24 Nisan 2011 Pazar

Little Prince.

Sen bunları geç göreceksin Küçük Prens.

Çünkü biliyorum ki, "o kadar da" önemli değilim şu an. Dün gece, yavaş yavaş öldürmeye başladım 'her şeyim' dediğin kadını. Tüm iyiliğimi, tüm saflığımı seninle beraber eskiler mezarlığına gömüyorum. :) Bunları yapacak olmamın tek nedeni ise, ihtiyacın olduğu zaman herkes gitse bile geride kalan o insanı yok etmek. Dünya tepene çökse, ben olmayacağım. O hiç kimsenin önünde akmak isteyen göz yaşların omzuma damlamak istediği zaman ise, ben başkalarının elini tutuyor olacağım. Güleceğim. Kahkahalar atacağım. Sana ait olan 354 günü zihnimin en karanlık sularında boğacağım. Karşılaşacağız elbet. Sana koccaman gülümseyeceğim. Ve sarılacağım, gülücüğüm kadar. Kokunu çekeceğim içime eski günlerin anısına, sen fark etmeden.

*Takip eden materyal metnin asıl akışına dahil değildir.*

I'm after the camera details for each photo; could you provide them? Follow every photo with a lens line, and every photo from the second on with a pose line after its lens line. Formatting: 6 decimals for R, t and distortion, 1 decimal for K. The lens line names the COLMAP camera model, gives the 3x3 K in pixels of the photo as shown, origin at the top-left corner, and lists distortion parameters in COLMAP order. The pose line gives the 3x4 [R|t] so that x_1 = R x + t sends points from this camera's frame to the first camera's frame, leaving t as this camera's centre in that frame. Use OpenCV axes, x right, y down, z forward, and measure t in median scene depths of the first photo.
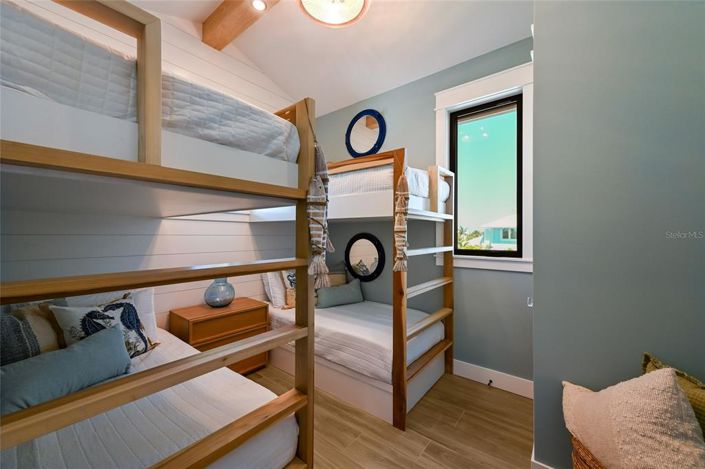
lens RADIAL K [[276.0, 0, 352.5], [0, 276.0, 234.5], [0, 0, 1]] dist [0.003219, 0.000493]
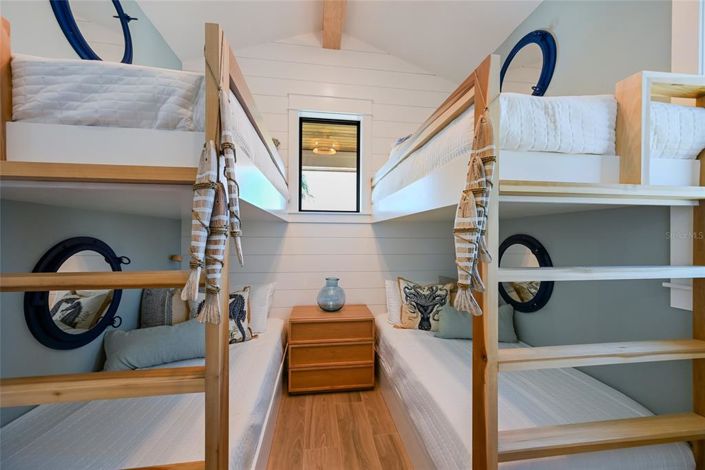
lens RADIAL K [[276.0, 0, 352.5], [0, 276.0, 235.0], [0, 0, 1]] dist [0.003219, 0.000493]
pose [[0.731018, -0.003182, -0.682351, 0.272355], [-0.000699, 0.999985, -0.005413, 0.000435], [0.682358, 0.004434, 0.731005, 0.389972]]
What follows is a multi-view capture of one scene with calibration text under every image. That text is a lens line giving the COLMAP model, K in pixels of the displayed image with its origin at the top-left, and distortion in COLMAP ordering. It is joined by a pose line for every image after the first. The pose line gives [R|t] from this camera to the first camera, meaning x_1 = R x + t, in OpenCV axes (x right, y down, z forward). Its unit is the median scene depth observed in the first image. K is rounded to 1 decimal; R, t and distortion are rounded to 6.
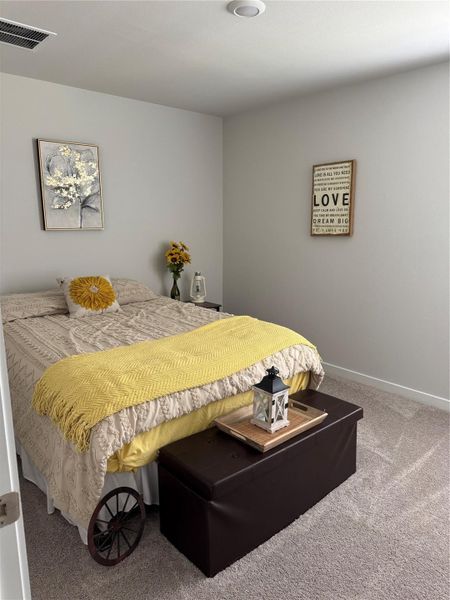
lens RADIAL K [[412.3, 0, 225.7], [0, 412.3, 298.2], [0, 0, 1]] dist [0.052880, -0.004129]
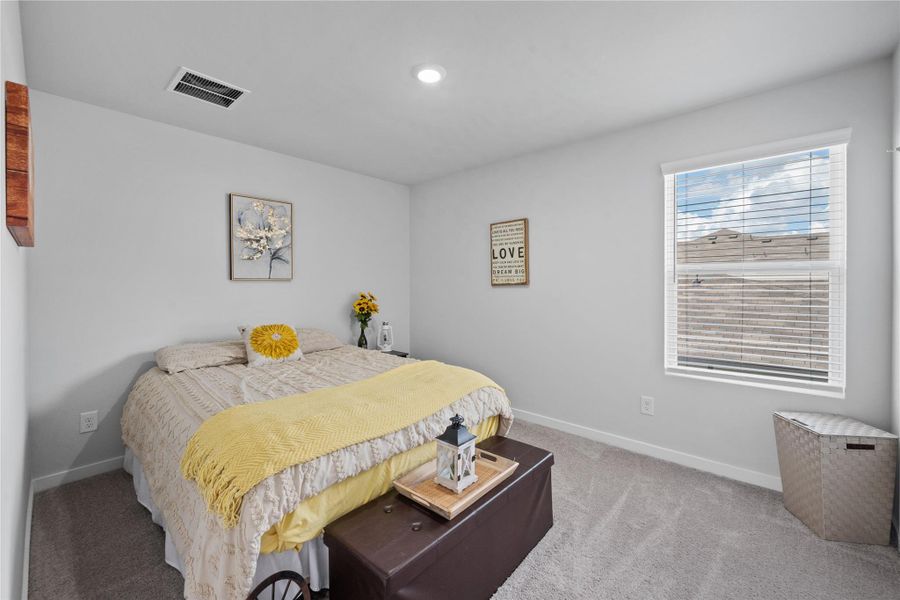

Aynı anda hem senden nefret edecek, hem de seni çok seveceğim.

Umarım, umarım bana hissettirdiğin ama anlayamadığın o duyguların her birini deriiin derin işlerler kalbine. O zaman anlarsın bana ne yaptığını ve üzülürsün. Hepsinden de önemlisi kendinden nefret edersin bir nebze olsun. En büyük duam bu şu an. Umarım cayır cayır yakar kalbini en çok sevdiğin insan. Umarım öncelik olmazsın. Umarım hep ikinci planda gelirsin. Umarım cehennemde cayır cayır yanarsın Küçük Prens. Ve sen, asla büyümeyeceksin.

22 Nisan 2011 Cuma

Palyanço.

Ne üzgün palyaçoyum Tanrım.

Bloga ilk bakan bir insanın şu meredin eğlenceli bir şey olduğuna inanmasını öyle çok isityorum ki. Daha da çok istediğim bir şey var ise o da içeriğin görünüşünden daha da eğlenceli olması.

İnandım, olacak.

İsim geçicidir, kalıcı da olabilir. Ben sevdim.